Sisa dinding pembatas waduk sejak era Hindia-Belanda. (ist)


JOMBANG – Seturut catatan historiografis Indonesia, Perang Jawa yang berkobar pada rentang 1825-1830 silam menjadi sejarah perang terpanjang di Hindia Belanda saat itu. Selama lima tahun perang berlangsung, pasukan perang pribumi yang berasal dari kaum tani dan santri di bawah pimpinan Pangeran Diponegoro sukses membuat surut kondisi ekonomi, persenjataan, serta taktik perang tentara kolonial Hindia-Belanda.

Dulunya waduk yang saat ini sudah menjadi lapangan sepakbola tersebut, sengaja dibangun oleh Hindia-Belanda dengan tujuan menyokong irigasi bagi pertanian di Dusun Parimono.

Akan tetapi di akhir Perang Jawa berkecamuk Pangeran Diponegoro dijebak dalam skema perjanjian perdamaian, lalu ditangkap dan diasingkan ke Sulawesi Selatan. Setelahnya beberapa pasukan Pangeran Diponegoro menyebar ke pelbagai penjuru Nusantara demi meneruskan tonggak perjuangan. Berlanjut semangat pembebasan diteruskan oleh banyak pasukan Pangeran Diponegoro. Namun tidak lagi dengan konfrontasi angkat senjata. Melainkan secara kultural, dengan mensyiarkan Islam ke beberapa daerah. Di bawah komando beberapa pasukan itulah, perjuangan syiar Islam diteruskan oleh beberapa pimpinan pasukan.

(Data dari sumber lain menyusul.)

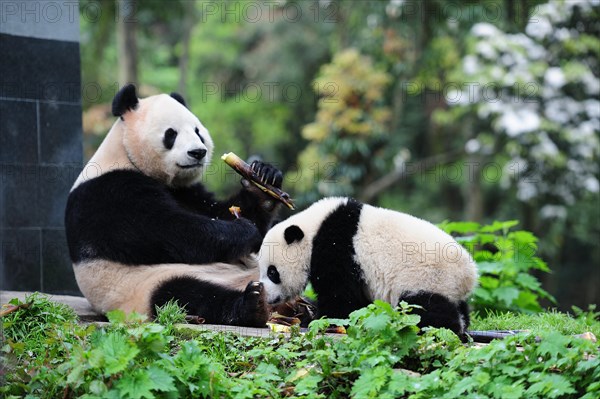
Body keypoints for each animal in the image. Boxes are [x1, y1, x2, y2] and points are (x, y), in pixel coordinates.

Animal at [67, 84, 282, 328]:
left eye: (198, 131)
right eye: (171, 134)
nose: (198, 152)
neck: (126, 154)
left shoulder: (187, 191)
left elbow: (218, 211)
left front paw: (263, 181)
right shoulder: (109, 194)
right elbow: (168, 230)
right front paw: (243, 230)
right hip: (146, 286)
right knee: (186, 295)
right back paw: (253, 305)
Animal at [258, 198, 478, 336]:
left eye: (272, 272)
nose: (267, 297)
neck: (315, 228)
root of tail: (469, 276)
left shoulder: (338, 249)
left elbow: (340, 296)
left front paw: (314, 318)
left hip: (426, 279)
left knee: (422, 309)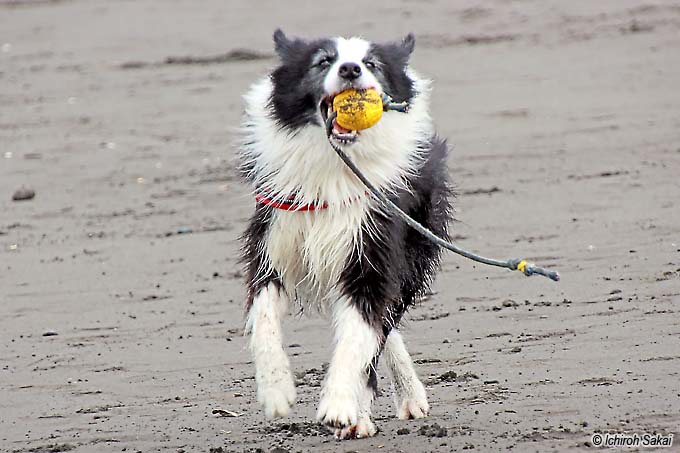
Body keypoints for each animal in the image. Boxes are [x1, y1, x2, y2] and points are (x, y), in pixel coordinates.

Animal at [238, 29, 452, 439]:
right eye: (323, 61)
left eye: (372, 64)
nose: (351, 69)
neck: (334, 167)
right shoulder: (272, 239)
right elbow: (264, 319)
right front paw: (276, 391)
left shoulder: (373, 247)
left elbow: (356, 339)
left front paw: (340, 406)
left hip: (413, 250)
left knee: (383, 325)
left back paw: (369, 412)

Baca Juga: Mengapa Memotong Bawang Bikin Mata Pedih?

Di Telatah Kebo Kicak sendiri, jejak perjuangan pimpinan pasukan tersebut masih membekas dalam tradisi tuturnya. Salah satunya di Dusun Parimono, Desa Plandi, Kecamatan Jombang.

Pimpinan pasukan Pangeran Diponegoro kala itu bernama Mbah Ahmad Jadu, merupakan sosok penting dibalik pembuka peradaban Islam Dusun Parimono kala itu. Salah satu cucu keturunan ketiga dari Mbah Ahmad Jadu, Bahrudin menjelaskan, berdasarkan cerita tutur yang digali dari kakek maupun buyutnya terdahulu, penamaan Parimono memang disarikan berdasarkan temuan beberapa titik belukar yang dihidupi tanaman padi secara berkelompok.



“Oleh karenanya, ketika Mbah Ahmad Jadu tiba di wilayah Parimono untuk berdakwah, dusun kecil ini sudah berpenghuni. Senyampang itu pula, penamaan Parimono juga telah ada sebelum Mbah Ahmad Jadu tiba disini. Kendati masih samar siapa yang pertama kali menamakan dengan nama Parimono, namun secara harfiah arti dalam Bahasa Jawa sesuai dengan potensi wilayahnya yakni Pari Ono atau ada padi dimana-mana,” tutur Bahrudin.


Beberapa anak sedang berteduh di salah satu aliran irigasi yang berada di sudut Lapangan Desa Plandi. (ist)

Bukti kemashyuran Dusun Parimono yang kaya akan Padi tersebut bukan isapan jempol semata. Beberapa jejak berupa sisa bangunan era Hindia-Belanda, masih terpacak. Termasuk cuilan dinding waduk, yang berada di sebuah lapangan sepakbola di salah satu sudut Dusun Parimono.

Kepala Dusun Parimono, Abdul Muiz Rahman mengungkapkan, dulunya waduk yang saat ini sudah menjadi lapangan sepakbola tersebut, sengaja dibangun oleh Hindia-Belanda dengan tujuan menyokong irigasi bagi pertanian di Dusun Parimono. Meskipun sudah beralih fungsi, sektor pertanian di Dusun Parimono masih bertahan.

Drama Pementasan dengan Lakon Babad Desa Plandi dan Dusun Parimono, saat pembukaan Pasar Kuliner Desa Plandi. (26/2). (ist)

Abdul Muiz Rahman menambahkan, “Memiliki luas ± 8.000 m², untuk saat ini Dusun Parimono menyisakan 30% warganya yang bermata pencaharian sebagai petani. Persentase ini juga telah berubah seiring laju zaman dan pembangunan yang kian pesat. Sehingga tak dapat dimungkiri angka petani saat ini tidak sebanyak dahulu kala. Kendati demikian dari tradisi tutur ihwal awal mulanya Dusun Parimono ini, diharapkan dapat menjadi warisan kepada tiap generasi untuk mencintai tanah kelahirannya.”